Nie chodzi o komisję państwową, lecz kościelną. Złożoną ze świeckich specjalistów i powołaną przez papieża lub przy jego wsparciu. Komisję, która będzie działała niezależnie od episkopatu i polityków.
Ks. Tadeusz Isakowicz-Zaleski: To była zabawa w ciuciubabkę albo – by posłużyć się tytułem filmu braci Sekielskich – w chowanego. Ja byłem świadkiem dwóch sytuacji: 31 sierpnia 2010 roku w trzydziestą rocznicę porozumień gdańskich pod Trzy Krzyże podjechał samochód, z którego wysiedli abp Józef Kowalczyk z abp. Juliuszem Paetzem, a potem razem z abp. Głódziem odprawili wspólnie mszę.
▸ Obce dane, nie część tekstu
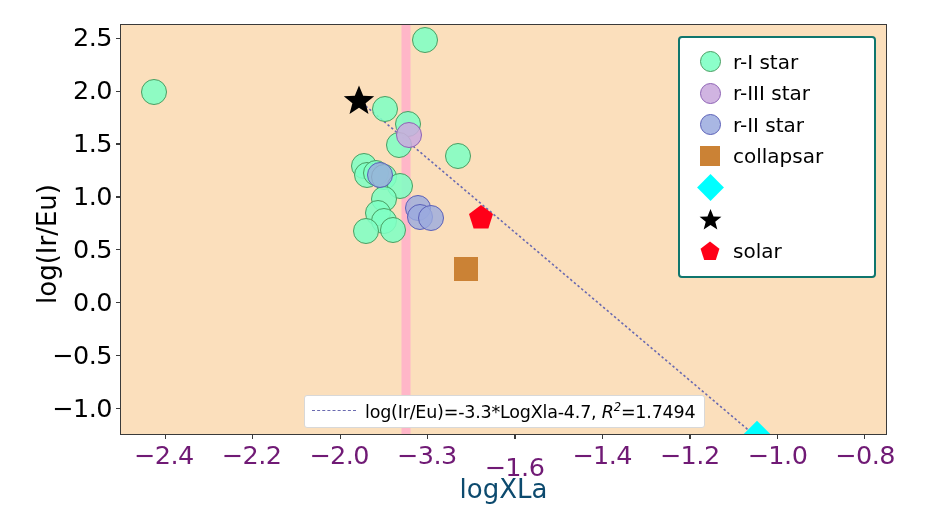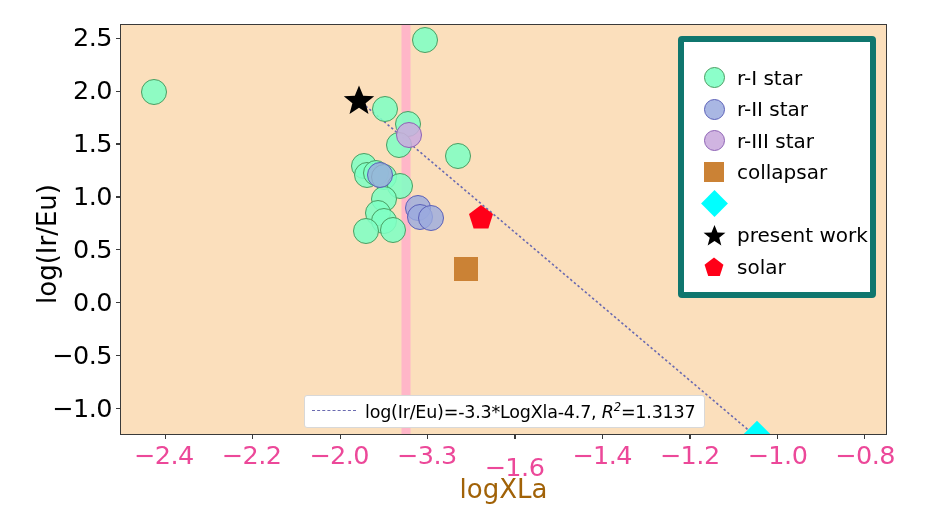--- a/index.html
+++ b/index.html
@@ -10,30 +10,30 @@
   
   #plot-area{position:absolute;left:120px;top:24px;width:767px;height:411px;
              background:#fbdfbc;border:1.3px solid #3a3a3a;box-sizing:border-box;}
   #plot-clip{position:absolute;inset:0;overflow:hidden;}
 
   
   .tick-x{position:absolute;bottom:-5px;width:1.3px;height:5px;background:#3a3a3a;}
   .tick-y{position:absolute;left:-5px;height:1.3px;width:5px;background:#3a3a3a;}
 
   
-  .xticklabel{position:absolute;top:440px;font-size:25.5px;color:#ec4899;
+  .xticklabel{position:absolute;top:440px;font-size:25.5px;color:#701a75;
               transform:translateX(-50%);white-space:nowrap;letter-spacing:-0.5px;}
   .yticklabel{position:absolute;left:112px;font-size:25.5px;color:#000;
               transform:translateY(-50%);white-space:nowrap;text-align:right;
               letter-spacing:-0.5px;}
   .yticklabel span{position:absolute;right:0;top:50%;transform:translateY(-50%);}
 
   
   #xlabel{position:absolute;left:120px;width:767px;top:474px;text-align:center;
-          font-size:26px;color:#a16207;}
+          font-size:26px;color:#0c4a6e;}
   #ylabel{position:absolute;left:-163px;top:229px;width:420px;text-align:center;
           font-size:26px;color:#000;transform:rotate(-90deg);transform-origin:center;}
 
   
   .pt{position:absolute;transform:translate(-50%,-50%);}
   .circ{border-radius:50%;box-sizing:border-box;}
   .m-rI   {width:26px;height:26px;background:rgba(127,255,196,0.88);border:1.6px solid #4a9e62;}
   .m-rII  {width:26px;height:26px;background:rgba(154,170,222,0.80);border:1.6px solid #5b60b8;}
   .m-rIII {width:26px;height:26px;background:rgba(203,172,222,0.88);border:1.6px solid #8e63b5;}
   .m-collapsar{width:24px;height:24px;background:#cb8235;}
@@ -41,22 +41,22 @@
 
   
   #nsm-line{position:absolute;top:0;bottom:0;width:9px;background:#ffb6c8;
             transform:translateX(-50%);}
 
   
   #fit-line{position:absolute;inset:0;pointer-events:none;}
 
   
   #legend{position:absolute;left:677px;top:35px;width:198px;
-          background:#fff;border:6px solid #0f766e;border-radius:4px;
-          padding:20px 10px 9px 9px;box-sizing:border-box;}
+          background:#fff;border:2px solid #0f766e;border-radius:4px;
+          padding:8px 10px 9px 9px;box-sizing:border-box;}
   .leg-row{display:flex;align-items:center;height:31.5px;}
   .leg-icon{width:42px;display:flex;align-items:center;justify-content:center;flex:0 0 42px;}
   .leg-txt{font-size:20px;color:#000;white-space:nowrap;padding-left:2px;}
   .li-circ{border-radius:50%;box-sizing:border-box;width:21px;height:21px;}
   .li-rI  {background:rgba(127,255,196,0.9);border:1.5px solid #4a9e62;}
   .li-rII {background:rgba(154,170,222,0.85);border:1.5px solid #5b60b8;}
   .li-rIII{background:rgba(203,172,222,0.9);border:1.5px solid #8e63b5;}
   .li-sq  {width:20px;height:20px;background:#cb8235;}
   .li-dia {width:19px;height:19px;background:#0ff;transform:rotate(45deg);}
   .li-nsm {width:34px;height:4px;background:#ffb6c8;}
@@ -136,44 +136,44 @@
     <div class="tick-y" style="top:16.02%;"></div>
     <div class="tick-y" style="top:28.94%;"></div>
     <div class="tick-y" style="top:41.86%;"></div>
     <div class="tick-y" style="top:54.78%;"></div>
     <div class="tick-y" style="top:67.70%;"></div>
     <div class="tick-y" style="top:80.62%;"></div>
     <div class="tick-y" style="top:93.54%;"></div>
 
     <div id="eqbox" style="left:183px;top:370px;">
       <span class="dash"></span>
-      <span class="eqtxt"><span>log(Ir/Eu)=-3.3*LogXla-4.7, </span><i>R</i><sup>2</sup><span>=1.3137</span></span>
+      <span class="eqtxt"><span>log(Ir/Eu)=-3.3*LogXla-4.7, </span><i>R</i><sup>2</sup><span>=1.7494</span></span>
     </div>
 
     <div id="legend" style="left:557px;top:11px;">
 
       <div class="leg-row">
         <span class="leg-icon">
           <span class="li-circ li-rI"></span>
           </span>
         <span class="leg-txt">r-I star</span>
       </div>
 
       <div class="leg-row">
         <span class="leg-icon">
+          <span class="li-circ li-rIII"></span>
+          </span>
+        <span class="leg-txt">r-III star</span>
+      </div>
+
+      <div class="leg-row">
+        <span class="leg-icon">
           <span class="li-circ li-rII"></span>
           </span>
         <span class="leg-txt">r-II star</span>
-      </div>
-
-      <div class="leg-row">
-        <span class="leg-icon">
-          <span class="li-circ li-rIII"></span>
-          </span>
-        <span class="leg-txt">r-III star</span>
       </div>
 
       <div class="leg-row">
         <span class="leg-icon">
           <span class="li-sq"></span>
           </span>
         <span class="leg-txt">collapsar</span>
       </div>
 
       <div class="leg-row">
@@ -182,21 +182,20 @@
           </span>
       </div>
 
 
       <div class="leg-row">
         <span class="leg-icon">
           <svg width="23" height="23" viewBox="0 0 32 32">
             <polygon points="16,1.5 20.2,11.8 31.2,12.3 22.6,19.3 25.5,30 16,23.8 6.5,30 9.4,19.3 0.8,12.3 11.8,11.8" fill="#000"></polygon>
           </svg>
           </span>
-        <span class="leg-txt">present work</span>
       </div>
 
       <div class="leg-row">
         <span class="leg-icon">
           <svg width="22" height="22" viewBox="0 0 28 28">
             <polygon points="14,2 26,11 21.4,25.5 6.6,25.5 2,11" fill="#ff0018"></polygon>
           </svg>
           </span>
         <span class="leg-txt">solar</span>
       </div>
Arcybiskup Paetz też! Jakby nic się nie stało. To był dla mnie szok. Zrobiłem wtedy zdjęcie: Paetz siedzi przy Sławoju Leszku Głódziu. Dwa lata później w czasie procesji ku czci św. Stanisława na Skałkę w Krakowie kard. Dziwisz, jak to opisałem na początku wywiadu, witał przybyłych, w tym biskupa seniora z Poznania. I oczywiście huczne brawa. Proszę sobie zadać pytanie: Jak się wówczas czuły ofiary? Jak się czuli poznaniacy?